I have 7.908 acres for sale in Rockingham County. The land has been perked and the land is suitable to accommodate a 3 bedroom home. 

Approximately 4 acres are 4 board fence and the other acreage is solar fencing. All animals are welcome in this area. We are approximately 20 minutes from the mall or shopping. But far enough out that we are well hidden. The road that passes in front of the land is gravel and state maintained. 

You can watch the sun rise in the morning and go down in the evening we are close to Massanutten Ski Resort.

There are 2 septic areas on the property. There is a creek on the property also.

I am willing to sell the front part separately. But I will not sell the second part without the front due to right of way.

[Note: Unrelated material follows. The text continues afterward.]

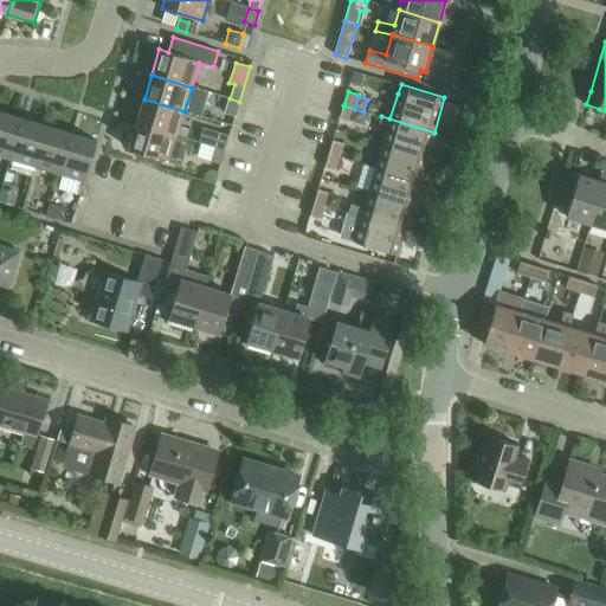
[(226,113),(236,115),(239,102),(230,98),(226,113)]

The land is priced at $293,000. If interested I will send you a platt of the land.


----------



## Shygal (May 26, 2003)

293K for.......8 acres of land?


----------



## Rocktown Gal (Feb 19, 2008)

That is what the realtor is listing it as.


----------



## RosewoodfarmVA (Oct 5, 2005)

Perhaps if you build that 3 bedroom house that the land is "suitable for" you just *might* get your asking price. The real estate market is such that folks are asking enormous amounts of money but few pieces are selling, and that at lower, more reasonable prices. A lady near here has 5 acres with a singlewide for sale asking $125K. I told her she was crazy for asking that much, as it was only worth $75k at most in this area. She said she didn't need to sell, but if some out-of-state dummy wanted to pay that much she would sell it. It's been for sale 4 years now with not a nibble!

I reckon you'll need an out of state dummy for your place too! $40,000 per acre is a lot of money for just plain land non-commercial on a gravel road. Not trying to be hard just saying your RE agent wants to make too much $$ on the deal!


----------



## Rocktown Gal (Feb 19, 2008)

The land is priced comparable to other pieces of land in the area.


----------